A contract has at its basic core an offer, acceptance and consideration.  Consideration is an exchange of money, money’s worth or something that has benefit or value (present or future).  In order to form a contract there has to be consensus.  Where consensus is not express, the intention behind whether or not there has been an offer, acceptance and consideration can be communicated by a party’s expressions or actions (or in some cases inactions or omissions).

For on-line contracts, when a service or benefit is offered subject to stated conditions, and a person chooses to take advantage of the benefit or service, then the person may have entered into an agreement. 

The question becomes whether or not the person has sufficient notice of the stated conditions, or terms of use or sale, in order to agree to them.  This can be determined by express agreement, such as when the user clicks an “I accept” box or button, and sometimes by implied conduct such as a person accessing deeper pages of a website after becoming aware of the existence of the conditions.

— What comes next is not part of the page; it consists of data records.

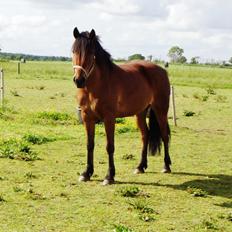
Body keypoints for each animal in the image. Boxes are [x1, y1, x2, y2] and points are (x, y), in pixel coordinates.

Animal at [71, 28, 171, 186]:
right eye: (74, 51)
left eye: (90, 53)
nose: (78, 80)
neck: (96, 85)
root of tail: (162, 70)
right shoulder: (87, 117)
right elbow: (89, 145)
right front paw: (86, 173)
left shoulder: (109, 118)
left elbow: (110, 146)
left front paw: (109, 176)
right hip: (140, 113)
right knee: (145, 135)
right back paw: (140, 166)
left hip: (160, 110)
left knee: (164, 135)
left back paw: (166, 166)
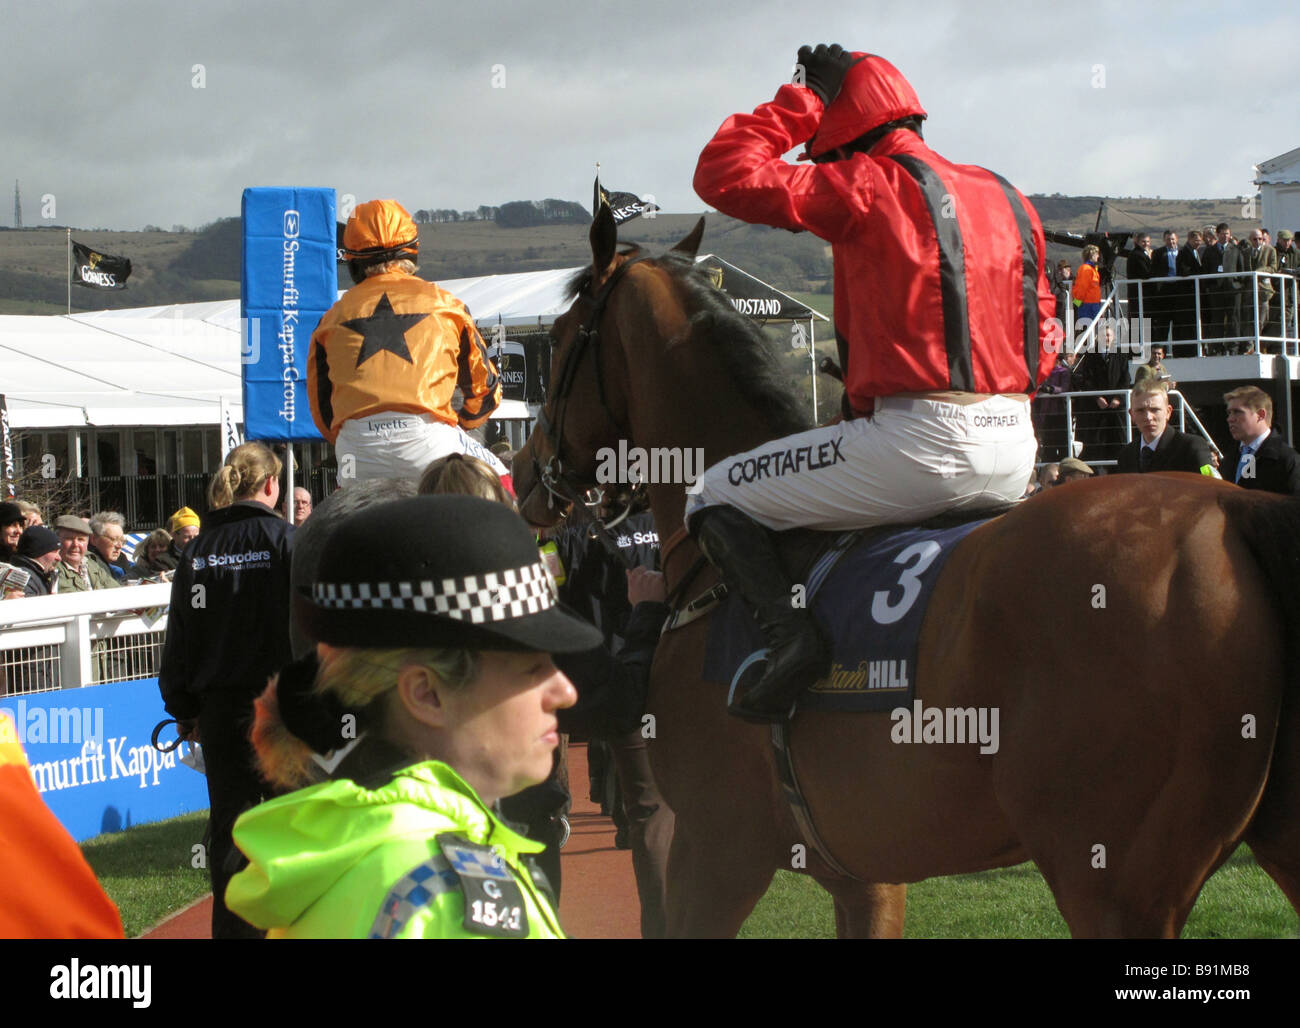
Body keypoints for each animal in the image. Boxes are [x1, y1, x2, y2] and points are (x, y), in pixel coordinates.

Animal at [509, 209, 1300, 940]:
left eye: (559, 340)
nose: (525, 468)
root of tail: (1234, 507)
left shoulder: (716, 846)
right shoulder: (866, 876)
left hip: (1109, 882)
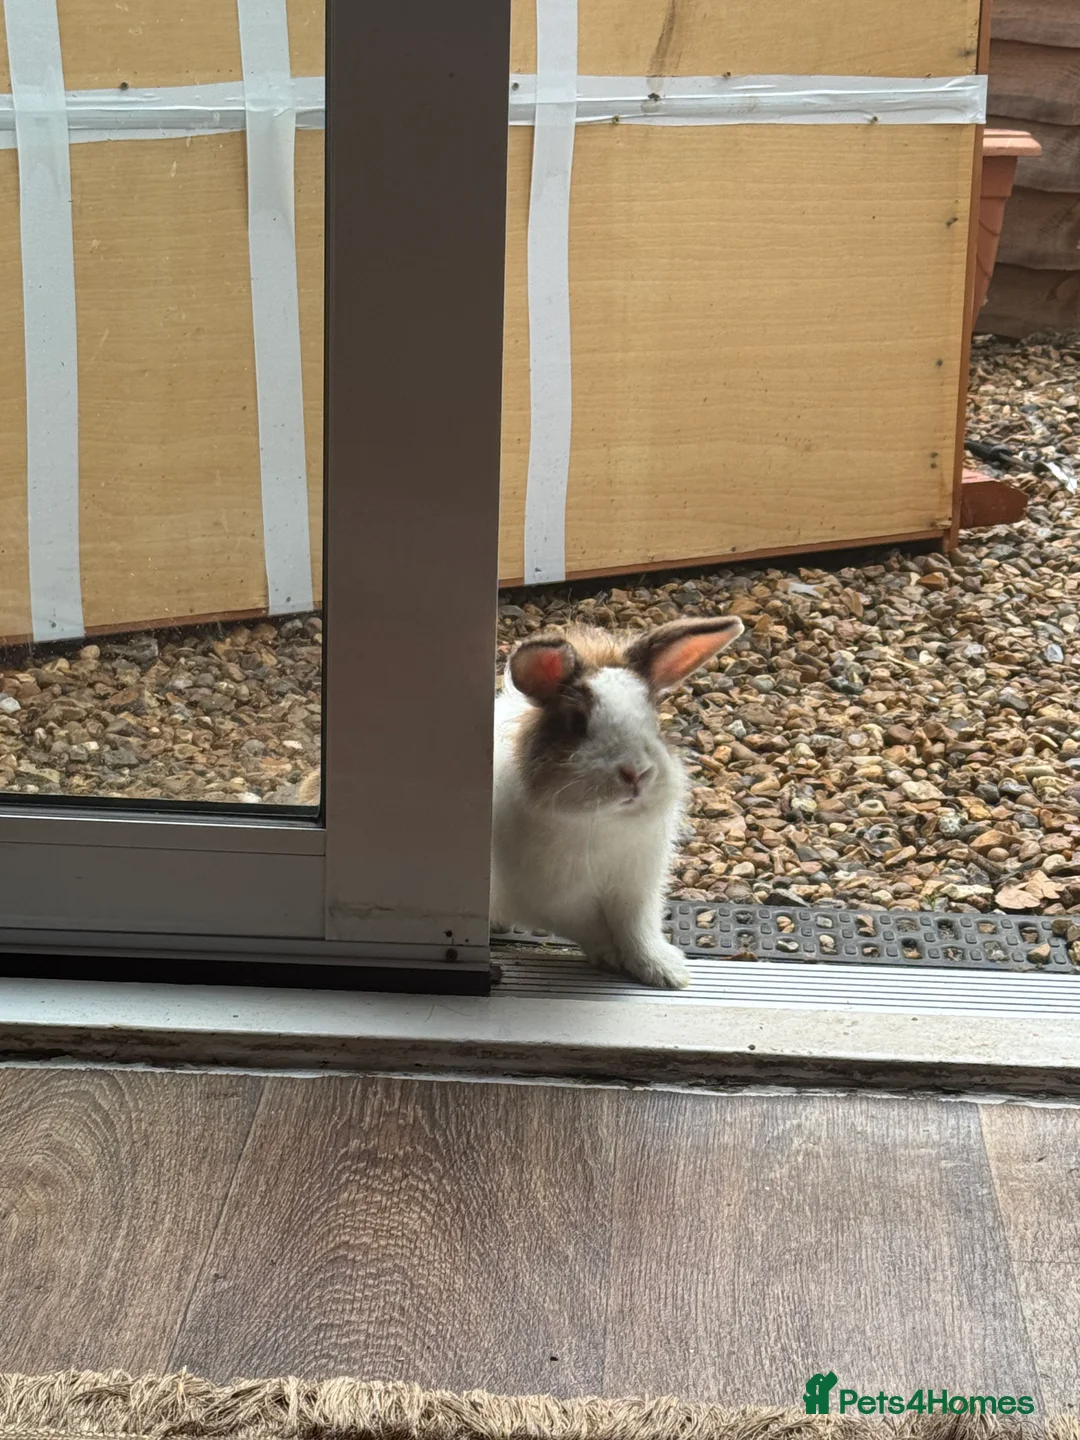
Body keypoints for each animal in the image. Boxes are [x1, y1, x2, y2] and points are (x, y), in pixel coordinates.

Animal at [492, 615, 743, 989]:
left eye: (654, 720)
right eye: (577, 722)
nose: (635, 773)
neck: (605, 822)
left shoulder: (638, 889)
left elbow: (638, 930)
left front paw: (665, 971)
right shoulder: (554, 899)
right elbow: (592, 929)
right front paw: (612, 958)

Actual reading of the terms and conditions isn’t required – knowledge or awareness that the terms or conditions exist and the choice whether or not to read the terms is often sufficient.

The terms and conditions have to be visible to the user – if they are not visible (for example are in small print at the bottom of a page that would not be seen without a user scrolling to the bottom of a page), then in some cases such terms have not been enforced.

There are a number of types of internet agreements including shrink-wrap, click-wrap and browse-wrap contracts.  For those of you who are unfamiliar with the terms, the Judge in Century 21 Canada Limited Partnership v. Rogers Communications Inc. (“Century 21”) defined them as follows:

Shrink-wrap agreements are found with software purchased in a package at a store.  As long as there is sufficient notice of the terms of the license to use (such as on the package, in the user manual, once the software comes up on the screen) prior to use, such agreements are effective when a person removes the wrapping from the package.

Click-wrap agreements are found with software or services purchased over the internet – and are found or effective when one clicks the “I agree” or “I accept” or similar button, and are generally effective whether this is done prior or after purchase.

For browse-wrap agreements, all that is required is for a person to use the product or services after becoming aware of the terms or conditions of use.  If a person is unaware of the existence of terms of use, such terms might not be enforceable.  Reading of the actual terms is not required, however.  At a minimum it is important for websites to display any terms and conditions of use so that they are obvious.  Better still, add an “I agree” or “I accept” button wherever possible.

In summary, this decision held that the act of browsing past the initial page of a website or searching a website may be conduct indicating agreement with the terms of use, if the terms are provided with sufficient notice (for example visible), are available prior to moving to another page (meaning prior to acceptance) and the terms clearly state that proceeding further is acceptance of the terms.

The Court did not deal with the reasonableness or sufficiency of notice in this case because the parties were both sophisticated entities, had actual notice and had agreed or conceded that the terms of use were reasonable.